Print every line of the data below verbatim, without changing a single character.

%%

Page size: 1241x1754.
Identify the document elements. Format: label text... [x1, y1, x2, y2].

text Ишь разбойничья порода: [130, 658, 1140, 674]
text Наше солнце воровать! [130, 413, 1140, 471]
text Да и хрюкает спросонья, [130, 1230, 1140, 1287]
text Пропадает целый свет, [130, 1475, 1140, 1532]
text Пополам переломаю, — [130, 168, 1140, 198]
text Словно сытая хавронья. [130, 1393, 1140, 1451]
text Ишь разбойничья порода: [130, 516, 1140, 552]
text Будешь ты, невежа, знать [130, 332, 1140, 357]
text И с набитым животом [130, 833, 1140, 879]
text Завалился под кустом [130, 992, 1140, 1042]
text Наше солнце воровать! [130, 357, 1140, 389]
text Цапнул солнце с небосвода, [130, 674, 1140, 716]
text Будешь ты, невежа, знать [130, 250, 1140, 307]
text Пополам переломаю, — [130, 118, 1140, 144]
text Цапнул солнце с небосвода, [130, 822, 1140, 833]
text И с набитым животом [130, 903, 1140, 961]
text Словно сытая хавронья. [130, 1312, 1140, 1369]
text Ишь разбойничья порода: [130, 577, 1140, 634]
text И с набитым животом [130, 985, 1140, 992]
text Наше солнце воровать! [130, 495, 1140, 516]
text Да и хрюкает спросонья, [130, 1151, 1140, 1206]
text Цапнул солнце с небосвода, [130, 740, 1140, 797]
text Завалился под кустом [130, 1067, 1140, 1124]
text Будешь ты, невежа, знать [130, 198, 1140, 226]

%%

## Output
Page size: 1241x1754.
Identify the document elements. Format: label text... [x1, y1, x2, y2].

text Ишь разбойничья порода: [130, 658, 1140, 674]
text Наше солнце воровать! [130, 413, 1140, 471]
text Да и хрюкает спросонья, [130, 1230, 1140, 1287]
text Пропадает целый свет, [130, 1475, 1140, 1532]
text Пополам переломаю, — [130, 168, 1140, 198]
text Словно сытая хавронья. [130, 1393, 1140, 1451]
text Ишь разбойничья порода: [130, 516, 1140, 552]
text Будешь ты, невежа, знать [130, 332, 1140, 357]
text И с набитым животом [130, 833, 1140, 879]
text Завалился под кустом [130, 992, 1140, 1042]
text Наше солнце воровать! [130, 357, 1140, 389]
text Цапнул солнце с небосвода, [130, 674, 1140, 716]
text Будешь ты, невежа, знать [130, 250, 1140, 307]
text Пополам переломаю, — [130, 118, 1140, 144]
text Цапнул солнце с небосвода, [130, 822, 1140, 833]
text И с набитым животом [130, 903, 1140, 961]
text Словно сытая хавронья. [130, 1312, 1140, 1369]
text Ишь разбойничья порода: [130, 577, 1140, 634]
text И с набитым животом [130, 985, 1140, 992]
text Наше солнце воровать! [130, 495, 1140, 516]
text Да и хрюкает спросонья, [130, 1151, 1140, 1206]
text Цапнул солнце с небосвода, [130, 740, 1140, 797]
text Завалился под кустом [130, 1067, 1140, 1124]
text Будешь ты, невежа, знать [130, 198, 1140, 226]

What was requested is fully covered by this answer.